→ **Problem to work on**
Look through the entries below and return all lines including the word "worn".

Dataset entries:
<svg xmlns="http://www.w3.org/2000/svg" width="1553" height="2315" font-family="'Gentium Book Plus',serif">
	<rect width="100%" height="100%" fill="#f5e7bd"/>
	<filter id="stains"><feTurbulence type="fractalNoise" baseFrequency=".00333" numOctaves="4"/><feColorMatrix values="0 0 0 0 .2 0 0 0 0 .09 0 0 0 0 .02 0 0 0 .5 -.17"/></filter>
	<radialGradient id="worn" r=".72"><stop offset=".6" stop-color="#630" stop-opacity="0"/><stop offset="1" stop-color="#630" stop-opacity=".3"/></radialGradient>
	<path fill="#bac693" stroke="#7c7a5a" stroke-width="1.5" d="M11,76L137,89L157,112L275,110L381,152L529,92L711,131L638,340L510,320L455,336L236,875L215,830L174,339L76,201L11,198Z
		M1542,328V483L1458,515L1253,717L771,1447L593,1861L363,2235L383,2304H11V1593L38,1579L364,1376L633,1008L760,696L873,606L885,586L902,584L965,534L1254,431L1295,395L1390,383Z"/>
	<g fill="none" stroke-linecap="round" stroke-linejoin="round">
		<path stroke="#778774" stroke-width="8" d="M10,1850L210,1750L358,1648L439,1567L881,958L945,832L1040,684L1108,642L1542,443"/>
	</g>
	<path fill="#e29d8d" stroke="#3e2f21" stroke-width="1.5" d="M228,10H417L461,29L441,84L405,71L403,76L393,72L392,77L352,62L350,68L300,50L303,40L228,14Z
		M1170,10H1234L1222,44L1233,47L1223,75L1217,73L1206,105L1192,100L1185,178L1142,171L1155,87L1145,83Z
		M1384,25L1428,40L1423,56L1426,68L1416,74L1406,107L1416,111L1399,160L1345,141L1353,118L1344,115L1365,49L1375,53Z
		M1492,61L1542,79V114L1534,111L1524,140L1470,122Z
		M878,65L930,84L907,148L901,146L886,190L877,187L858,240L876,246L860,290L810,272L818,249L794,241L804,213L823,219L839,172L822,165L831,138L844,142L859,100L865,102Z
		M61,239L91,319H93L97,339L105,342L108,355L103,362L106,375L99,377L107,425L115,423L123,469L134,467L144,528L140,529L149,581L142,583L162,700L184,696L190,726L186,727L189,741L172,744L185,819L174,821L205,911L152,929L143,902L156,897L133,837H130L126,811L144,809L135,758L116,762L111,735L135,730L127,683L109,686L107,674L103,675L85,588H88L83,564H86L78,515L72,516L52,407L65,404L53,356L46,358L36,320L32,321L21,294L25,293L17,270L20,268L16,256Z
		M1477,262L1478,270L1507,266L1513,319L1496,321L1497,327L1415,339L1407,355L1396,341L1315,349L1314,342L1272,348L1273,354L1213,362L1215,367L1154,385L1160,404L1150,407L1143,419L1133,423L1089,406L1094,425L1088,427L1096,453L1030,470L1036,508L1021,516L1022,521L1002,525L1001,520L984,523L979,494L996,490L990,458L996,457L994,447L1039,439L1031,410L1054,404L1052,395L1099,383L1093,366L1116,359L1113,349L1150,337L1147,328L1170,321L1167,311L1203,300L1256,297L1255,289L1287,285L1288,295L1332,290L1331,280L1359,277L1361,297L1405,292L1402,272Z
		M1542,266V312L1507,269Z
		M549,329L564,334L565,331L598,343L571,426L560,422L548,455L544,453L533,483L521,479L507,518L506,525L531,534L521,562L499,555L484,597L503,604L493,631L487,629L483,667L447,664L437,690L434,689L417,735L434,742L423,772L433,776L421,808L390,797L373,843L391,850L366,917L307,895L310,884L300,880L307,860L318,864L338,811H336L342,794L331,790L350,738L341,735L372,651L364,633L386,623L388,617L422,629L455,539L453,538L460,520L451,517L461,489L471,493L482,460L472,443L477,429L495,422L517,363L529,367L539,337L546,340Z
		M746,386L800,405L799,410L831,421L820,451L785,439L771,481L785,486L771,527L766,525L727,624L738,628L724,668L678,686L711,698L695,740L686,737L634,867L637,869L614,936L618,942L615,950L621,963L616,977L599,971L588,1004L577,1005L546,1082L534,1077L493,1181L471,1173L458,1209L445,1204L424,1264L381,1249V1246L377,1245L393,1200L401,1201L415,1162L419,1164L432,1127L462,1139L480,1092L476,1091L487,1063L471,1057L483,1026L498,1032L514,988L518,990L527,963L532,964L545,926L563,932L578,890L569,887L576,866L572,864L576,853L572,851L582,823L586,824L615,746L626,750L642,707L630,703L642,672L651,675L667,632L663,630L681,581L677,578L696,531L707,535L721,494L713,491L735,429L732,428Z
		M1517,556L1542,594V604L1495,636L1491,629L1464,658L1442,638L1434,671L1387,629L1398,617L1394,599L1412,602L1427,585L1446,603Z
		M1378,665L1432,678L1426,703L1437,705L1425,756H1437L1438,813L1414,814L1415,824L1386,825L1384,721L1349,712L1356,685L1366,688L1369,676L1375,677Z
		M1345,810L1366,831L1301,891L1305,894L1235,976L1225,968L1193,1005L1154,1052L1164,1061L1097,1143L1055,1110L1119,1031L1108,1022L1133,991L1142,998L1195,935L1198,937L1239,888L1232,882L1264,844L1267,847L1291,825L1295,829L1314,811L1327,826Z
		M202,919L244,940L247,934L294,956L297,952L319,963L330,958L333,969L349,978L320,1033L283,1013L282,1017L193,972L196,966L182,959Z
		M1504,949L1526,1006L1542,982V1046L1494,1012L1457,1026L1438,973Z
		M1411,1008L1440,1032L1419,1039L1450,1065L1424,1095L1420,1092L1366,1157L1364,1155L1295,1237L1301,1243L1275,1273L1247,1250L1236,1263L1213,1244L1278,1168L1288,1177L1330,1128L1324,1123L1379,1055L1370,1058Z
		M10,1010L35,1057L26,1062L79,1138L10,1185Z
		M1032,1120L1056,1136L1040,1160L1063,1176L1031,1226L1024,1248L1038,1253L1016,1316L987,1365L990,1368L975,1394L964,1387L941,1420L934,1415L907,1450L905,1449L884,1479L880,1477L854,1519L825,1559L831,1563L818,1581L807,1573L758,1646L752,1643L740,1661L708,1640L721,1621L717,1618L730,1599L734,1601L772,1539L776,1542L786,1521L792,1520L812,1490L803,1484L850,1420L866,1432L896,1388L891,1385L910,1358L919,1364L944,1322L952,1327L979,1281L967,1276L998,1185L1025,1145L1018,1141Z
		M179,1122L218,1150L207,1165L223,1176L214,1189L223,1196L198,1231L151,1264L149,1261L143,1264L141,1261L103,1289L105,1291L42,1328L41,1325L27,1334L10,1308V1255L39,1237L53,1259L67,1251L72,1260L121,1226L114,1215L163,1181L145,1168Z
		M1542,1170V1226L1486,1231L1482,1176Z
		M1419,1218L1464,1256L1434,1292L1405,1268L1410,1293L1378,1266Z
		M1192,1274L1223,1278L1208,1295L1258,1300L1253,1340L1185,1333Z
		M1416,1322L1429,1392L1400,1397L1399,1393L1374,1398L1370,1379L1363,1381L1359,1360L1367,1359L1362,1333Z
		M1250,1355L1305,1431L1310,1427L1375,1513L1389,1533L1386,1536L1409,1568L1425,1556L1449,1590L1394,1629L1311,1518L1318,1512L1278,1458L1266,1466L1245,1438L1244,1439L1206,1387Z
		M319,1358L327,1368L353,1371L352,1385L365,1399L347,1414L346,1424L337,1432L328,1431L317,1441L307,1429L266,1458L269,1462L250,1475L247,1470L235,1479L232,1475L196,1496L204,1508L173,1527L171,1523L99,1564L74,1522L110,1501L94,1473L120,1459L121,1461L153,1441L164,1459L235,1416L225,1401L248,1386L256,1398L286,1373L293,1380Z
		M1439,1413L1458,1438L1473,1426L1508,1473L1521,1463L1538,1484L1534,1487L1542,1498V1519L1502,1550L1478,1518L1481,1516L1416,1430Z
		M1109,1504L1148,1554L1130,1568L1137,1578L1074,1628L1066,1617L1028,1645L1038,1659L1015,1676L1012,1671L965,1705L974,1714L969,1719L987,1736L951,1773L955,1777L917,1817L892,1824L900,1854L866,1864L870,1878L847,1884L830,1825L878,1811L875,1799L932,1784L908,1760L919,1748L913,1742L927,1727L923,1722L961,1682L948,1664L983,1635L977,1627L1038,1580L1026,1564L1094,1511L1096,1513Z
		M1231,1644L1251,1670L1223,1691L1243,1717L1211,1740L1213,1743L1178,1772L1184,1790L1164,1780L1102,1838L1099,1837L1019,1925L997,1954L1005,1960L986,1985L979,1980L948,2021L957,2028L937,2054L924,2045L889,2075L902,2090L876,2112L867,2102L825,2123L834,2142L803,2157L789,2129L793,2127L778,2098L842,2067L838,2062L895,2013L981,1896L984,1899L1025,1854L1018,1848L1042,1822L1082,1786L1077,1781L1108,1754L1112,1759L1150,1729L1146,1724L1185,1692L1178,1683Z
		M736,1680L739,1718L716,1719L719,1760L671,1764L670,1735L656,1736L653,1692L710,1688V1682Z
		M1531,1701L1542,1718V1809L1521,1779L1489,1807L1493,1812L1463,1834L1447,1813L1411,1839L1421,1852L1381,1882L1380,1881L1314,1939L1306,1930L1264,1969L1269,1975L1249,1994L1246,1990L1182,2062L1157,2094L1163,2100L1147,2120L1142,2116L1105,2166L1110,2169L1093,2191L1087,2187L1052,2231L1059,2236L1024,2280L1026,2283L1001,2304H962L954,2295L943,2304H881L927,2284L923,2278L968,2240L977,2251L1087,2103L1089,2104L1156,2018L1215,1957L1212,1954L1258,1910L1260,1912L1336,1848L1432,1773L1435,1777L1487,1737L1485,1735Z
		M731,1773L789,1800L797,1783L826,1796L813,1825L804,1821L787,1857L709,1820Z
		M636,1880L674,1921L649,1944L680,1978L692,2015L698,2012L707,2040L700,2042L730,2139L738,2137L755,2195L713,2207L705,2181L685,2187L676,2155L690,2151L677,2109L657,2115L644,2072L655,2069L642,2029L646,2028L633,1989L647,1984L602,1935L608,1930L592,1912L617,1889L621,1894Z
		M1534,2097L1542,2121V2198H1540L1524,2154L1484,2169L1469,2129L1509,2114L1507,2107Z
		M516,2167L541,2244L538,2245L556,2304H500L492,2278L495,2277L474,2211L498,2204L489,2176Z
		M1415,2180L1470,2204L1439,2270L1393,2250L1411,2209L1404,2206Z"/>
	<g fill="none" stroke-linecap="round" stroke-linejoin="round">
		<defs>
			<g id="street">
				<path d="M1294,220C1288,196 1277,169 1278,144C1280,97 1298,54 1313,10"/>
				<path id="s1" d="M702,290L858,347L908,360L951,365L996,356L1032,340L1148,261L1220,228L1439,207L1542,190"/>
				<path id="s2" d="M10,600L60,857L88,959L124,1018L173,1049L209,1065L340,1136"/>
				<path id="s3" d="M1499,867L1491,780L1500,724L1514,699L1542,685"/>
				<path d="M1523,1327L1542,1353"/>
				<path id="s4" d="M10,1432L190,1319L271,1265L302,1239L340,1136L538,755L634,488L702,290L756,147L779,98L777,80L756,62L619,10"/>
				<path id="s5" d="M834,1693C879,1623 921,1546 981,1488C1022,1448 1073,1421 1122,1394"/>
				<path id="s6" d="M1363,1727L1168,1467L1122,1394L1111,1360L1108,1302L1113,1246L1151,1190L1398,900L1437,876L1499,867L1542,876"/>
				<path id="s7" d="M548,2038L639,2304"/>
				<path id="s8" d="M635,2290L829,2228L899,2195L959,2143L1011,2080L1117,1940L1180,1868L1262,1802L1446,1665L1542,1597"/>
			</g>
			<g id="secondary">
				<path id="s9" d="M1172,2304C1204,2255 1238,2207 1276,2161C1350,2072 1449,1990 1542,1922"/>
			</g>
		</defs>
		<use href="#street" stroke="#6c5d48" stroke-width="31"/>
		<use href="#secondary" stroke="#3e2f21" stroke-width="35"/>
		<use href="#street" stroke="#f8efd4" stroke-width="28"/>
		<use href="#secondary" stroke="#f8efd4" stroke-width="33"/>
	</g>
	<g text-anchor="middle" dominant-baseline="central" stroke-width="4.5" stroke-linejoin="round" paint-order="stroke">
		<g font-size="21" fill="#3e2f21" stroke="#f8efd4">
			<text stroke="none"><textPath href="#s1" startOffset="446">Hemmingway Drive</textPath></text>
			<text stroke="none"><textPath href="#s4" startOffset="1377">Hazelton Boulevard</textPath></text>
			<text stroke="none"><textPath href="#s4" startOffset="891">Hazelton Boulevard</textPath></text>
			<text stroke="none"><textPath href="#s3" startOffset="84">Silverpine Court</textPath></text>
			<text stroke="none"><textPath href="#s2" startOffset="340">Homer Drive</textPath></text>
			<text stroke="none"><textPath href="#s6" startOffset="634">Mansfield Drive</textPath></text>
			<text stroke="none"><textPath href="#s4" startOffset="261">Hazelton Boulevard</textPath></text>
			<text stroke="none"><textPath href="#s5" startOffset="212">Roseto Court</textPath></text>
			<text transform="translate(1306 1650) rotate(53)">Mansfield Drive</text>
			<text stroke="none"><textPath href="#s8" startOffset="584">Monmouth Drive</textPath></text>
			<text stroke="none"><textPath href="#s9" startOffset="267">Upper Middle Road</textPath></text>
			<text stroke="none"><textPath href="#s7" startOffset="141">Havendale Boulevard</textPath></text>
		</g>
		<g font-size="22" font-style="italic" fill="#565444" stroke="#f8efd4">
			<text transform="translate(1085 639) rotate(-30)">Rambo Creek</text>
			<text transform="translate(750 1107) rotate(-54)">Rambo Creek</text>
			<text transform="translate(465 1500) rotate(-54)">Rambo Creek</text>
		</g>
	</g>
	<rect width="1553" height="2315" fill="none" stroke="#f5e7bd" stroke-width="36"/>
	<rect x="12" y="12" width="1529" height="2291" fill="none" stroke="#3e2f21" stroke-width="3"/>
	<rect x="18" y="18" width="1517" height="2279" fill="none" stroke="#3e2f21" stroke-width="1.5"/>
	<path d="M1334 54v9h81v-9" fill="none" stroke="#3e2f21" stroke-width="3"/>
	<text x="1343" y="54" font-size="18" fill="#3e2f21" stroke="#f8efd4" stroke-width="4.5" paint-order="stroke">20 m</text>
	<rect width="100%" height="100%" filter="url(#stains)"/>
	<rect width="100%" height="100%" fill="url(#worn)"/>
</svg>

→ **Exercise result**
	<radialGradient id="worn" r=".72"><stop offset=".6" stop-color="#630" stop-opacity="0"/><stop offset="1" stop-color="#630" stop-opacity=".3"/></radialGradient>
	<rect width="100%" height="100%" fill="url(#worn)"/>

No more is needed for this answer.